Commonsense Visual Sensemaking for Autonomous Driving: On Generalised Neurosymbolic Online Abduction Integrating Vision and Semantics
This work aims to improve visual sensemaking for autonomous driving systems, particularly focusing on human-centered aspects like explainability and commonsense reasoning, which is crucial for safety-critical AI applications.
This paper addresses the need for integrated vision and semantics in autonomous driving by proposing a neurosymbolic method for online visual sensemaking using answer set programming (ASP). The method integrates state-of-the-art visual computing and is evaluated on benchmarks like KITTIMOD, MOT-2017, and MOT-2020, demonstrating its potential for human-centered visual sensemaking in safety-critical situations.
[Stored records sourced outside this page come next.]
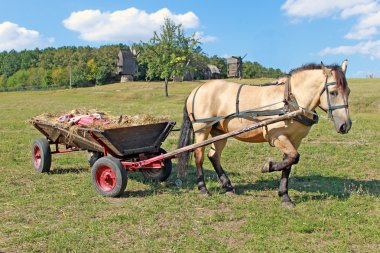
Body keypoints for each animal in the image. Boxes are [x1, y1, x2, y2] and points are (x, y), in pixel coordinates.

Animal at [177, 60, 352, 208]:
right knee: (199, 155)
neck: (291, 101)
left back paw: (228, 186)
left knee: (213, 156)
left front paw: (284, 196)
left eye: (348, 91)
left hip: (219, 132)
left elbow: (289, 163)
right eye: (333, 92)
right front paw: (268, 167)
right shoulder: (277, 137)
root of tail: (196, 90)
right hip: (202, 130)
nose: (346, 125)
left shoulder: (294, 140)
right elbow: (293, 157)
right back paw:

We demonstrate the need and potential of systematically integrated vision and semantics solutions for visual sensemaking in the backdrop of autonomous driving. A general neurosymbolic method for online visual sensemaking using answer set programming (ASP) is systematically formalised and fully implemented. The method integrates state of the art in visual computing, and is developed as a modular framework that is generally usable within hybrid architectures for realtime perception and control. We evaluate and demonstrate with community established benchmarks KITTIMOD, MOT-2017, and MOT-2020. As use-case, we focus on the significance of human-centred visual sensemaking -- e.g., involving semantic representation and explainability, question-answering, commonsense interpolation -- in safety-critical autonomous driving situations. The developed neurosymbolic framework is domain-independent, with the case of autonomous driving designed to serve as an exemplar for online visual sensemaking in diverse cognitive interaction settings in the backdrop of select human-centred AI technology design considerations. Keywords: Cognitive Vision, Deep Semantics, Declarative Spatial Reasoning, Knowledge Representation and Reasoning, Commonsense Reasoning, Visual Abduction, Answer Set Programming, Autonomous Driving, Human-Centred Computing and Design, Standardisation in Driving Technology, Spatial Cognition and AI.